Violência contra indígenas é tema de debate na UFBA
Evento “Racismo e Anti-racismo no Brasil” reuniu lideranças indígenas, negras e quilombolas no último dia 31 na UFBA
Por Gabriel Moura
Entre 2014 e 2016 ocorreram 393 assassinatos de indígenas no Brasil, de acordo com dados do Conselho Indigenista Missionário (Cimi). A principal causa das mortes foram os conflitos de terra envolvendo os índios e os produtores agrícolas. Essa questão, além do preconceito contra os povos nativos brasileiros, negros e quilombolas, foi discutida no evento “Racismo e anti-racismo no Brasil”, que aconteceu no último dia 31, na UFBA.
“Nós tentamos convencer a população de que nós não somos o mau da sociedade. Muito pelo contrário. Boa parte dos conhecimentos que existem no Brasil são frutos da cultura indígena. Nós somos o complemento da sociedade”, afirmou o Cacique Babau, um dos líderes indígenas presentes no debate. Também participaram do evento a ex-candidata à vice-presidência do Brasil pelo Psol Sônia Guajajara, Edson Kayapó (professor do IFBA), Eunice Kerexu (cacica da aldeia Morro dos Cavalos, SC), Eliete Paraguassu (marisqueira quilombola da Ilha de Maré) e Samuel Vida (Professor da Faculdade de Direito/UFBA).
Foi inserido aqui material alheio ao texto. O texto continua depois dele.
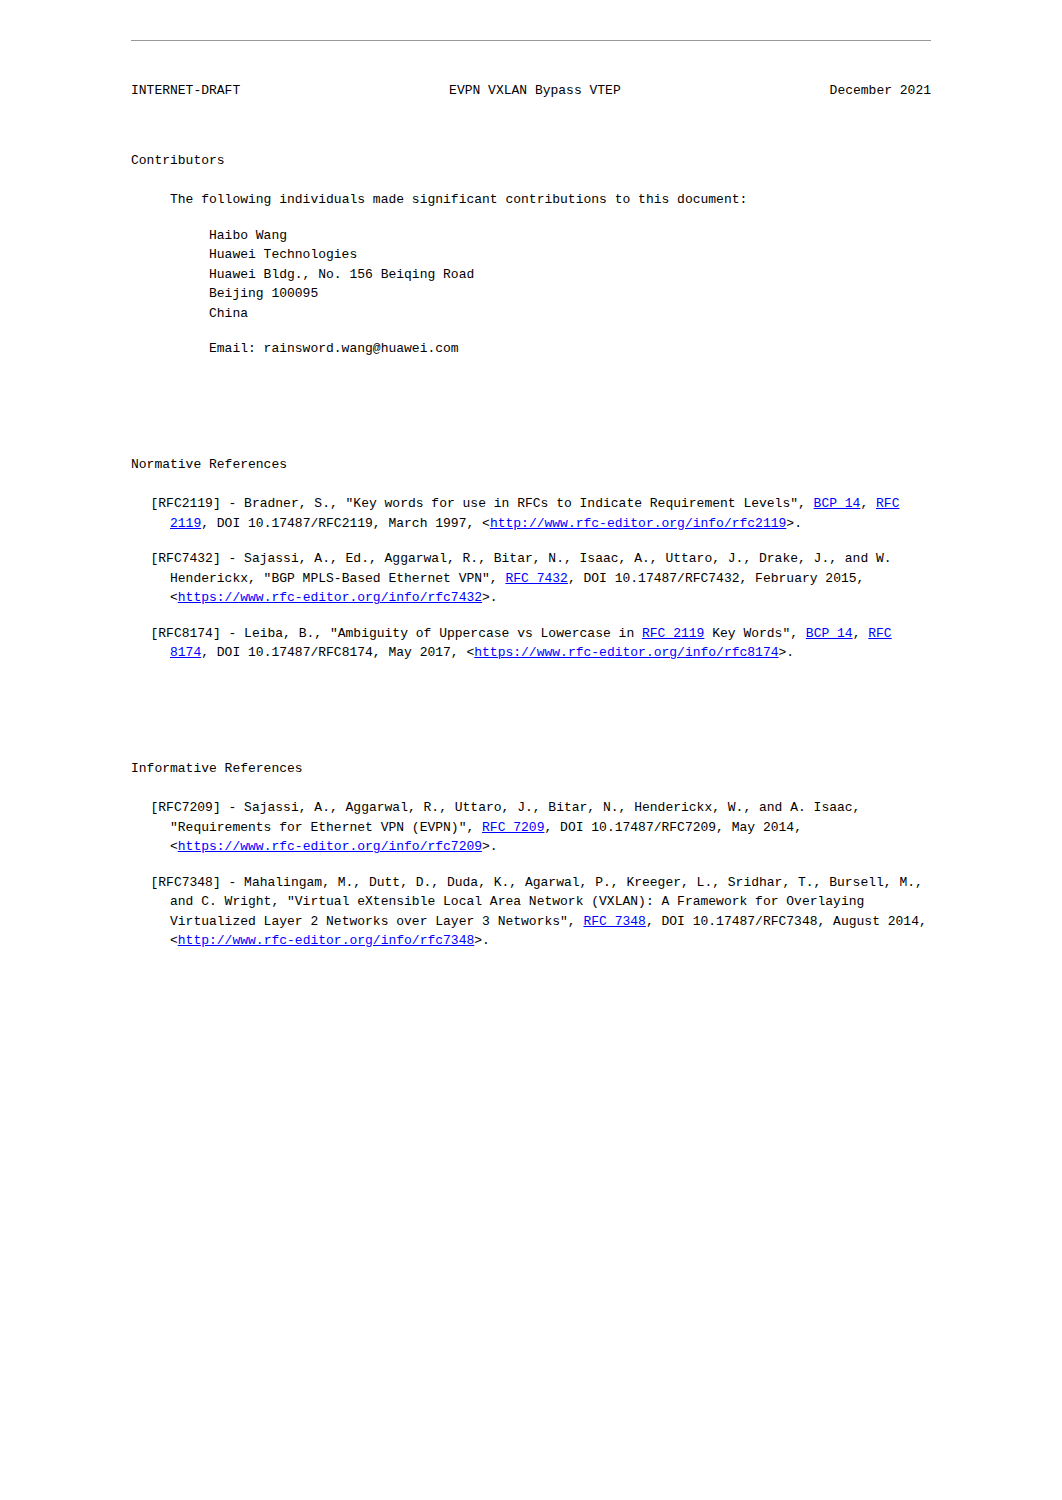INTERNET-DRAFT EVPN VXLAN Bypass VTEP December 2021
Contributors
The following individuals made significant contributions to this document:
Haibo Wang
Huawei Technologies
Huawei Bldg., No. 156 Beiqing Road
Beijing 100095
China
Email: rainsword.wang@huawei.com
Normative References
[RFC2119] - Bradner, S., "Key words for use in RFCs to Indicate Requirement Levels", BCP 14, RFC 2119, DOI 10.17487/RFC2119, March 1997, <http://www.rfc-editor.org/info/rfc2119>.
[RFC7432] - Sajassi, A., Ed., Aggarwal, R., Bitar, N., Isaac, A., Uttaro, J., Drake, J., and W. Henderickx, "BGP MPLS-Based Ethernet VPN", RFC 7432, DOI 10.17487/RFC7432, February 2015, <https://www.rfc-editor.org/info/rfc7432>.
[RFC8174] - Leiba, B., "Ambiguity of Uppercase vs Lowercase in RFC 2119 Key Words", BCP 14, RFC 8174, DOI 10.17487/RFC8174, May 2017, <https://www.rfc-editor.org/info/rfc8174>.
Informative References
[RFC7209] - Sajassi, A., Aggarwal, R., Uttaro, J., Bitar, N., Henderickx, W., and A. Isaac, "Requirements for Ethernet VPN (EVPN)", RFC 7209, DOI 10.17487/RFC7209, May 2014, <https://www.rfc-editor.org/info/rfc7209>.
[RFC7348] - Mahalingam, M., Dutt, D., Duda, K., Agarwal, P., Kreeger, L., Sridhar, T., Bursell, M., and C. Wright, "Virtual eXtensible Local Area Network (VXLAN): A Framework for Overlaying Virtualized Layer 2 Networks over Layer 3 Networks", RFC 7348, DOI 10.17487/RFC7348, August 2014, <http://www.rfc-editor.org/info/rfc7348>.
Segundo a Fundação Nacional do Índio (Funai), atualmente existem 565 terras de demarcação indígena, o que corresponde a quase 15% do território brasileiro. A maior parte das reservas se concentram na região amazônica. Na Bahia existem atualmente 30 terras demarcadas.
O Cacique Babau é o principal líder dos Tupinambás de Olivença, tribo situada na região sul do estado baiano, entre os municípios de Ilhéus, Buerarema e Una. Em 2009, ano em que o território foi declarado como reserva indígena, se iniciou uma violenta disputa entre proprietários de terra e os índios, que resultou em mortes e trocas de tiros.
“Nós estamos lá há centenas de anos. Nós que recebemos os portugueses em Ilhéus e resistimos até agora, mesmo depois de tantas guerras e genocídio. Ninguém vai remover os Tupinambás de seu lugar”, defende o Cacique, que chegou a ser preso em 2010 por causa do conflito, sob acusações de invasões de fazendas, vandalismo, incêndio, tentativa de homicídio, resistência a prisão, entre outros.
Conseguir o apoio da população não indígena é um dos grandes desafios dos índios. “Infelizmente as pessoas só percebem se revoltam com essa causa quando o filho delas é envenenado pelos agrotóxicos que são usados justamente pelas pessoas que querem nos tirar de nossas terras para fomentar o agronegócio e o latifúndio”, afirmou Sônia Guajajara.
Novo governo
A eleição de Jair Bolsonaro para a Presidência da República também foi tema de debate no evento. Sônia Guajajara afirmou que o presidente eleito é “louco, possivelmente esquizofrênico, que resolveu assumir uma figura de fascismo”. Bolsonaro já se posicionou contra as reservas e afirmou em entrevistas que “no que depender de mim, não tem mais demarcação de terra indígena”.
“Pela primeira vez na história, as pessoas que votaram e elegeram um candidato à presidência estão torcendo para que ele não cumpra as suas promessas de campanha. Mas nós sabemos o que irá acontecer e já está acontecendo. Ele faz parte de um projeto da volta da extrema-direita que não está apenas no Brasil, mas na América Latina e no mundo”, alertou Sônia sobre o novo presidente.
O tema do fascismo também foi abordado no debate. O professor do IFBA Edson Kayapó lembrou de fatos como as chamadas “Guerras Justas”, promovidas pelos portugueses, que diziam que os índios que não aceitassem a fé cristã deveriam ser mortos e os que fossem cristianizados deveriam ser escravizados. Ele classificou a perseguição histórica sofrida pelos povos nativos do Brasil como um “fascismo histórico”.
“O fascismo que todos mencionam hoje, nós indígenas sofremos desde 1500. Houve um genocídios dos povos indígenas e pouco é falado sobre o tema. É um ‘fascismo histórico’ contra nós que até hoje perdura”, afirma o professor.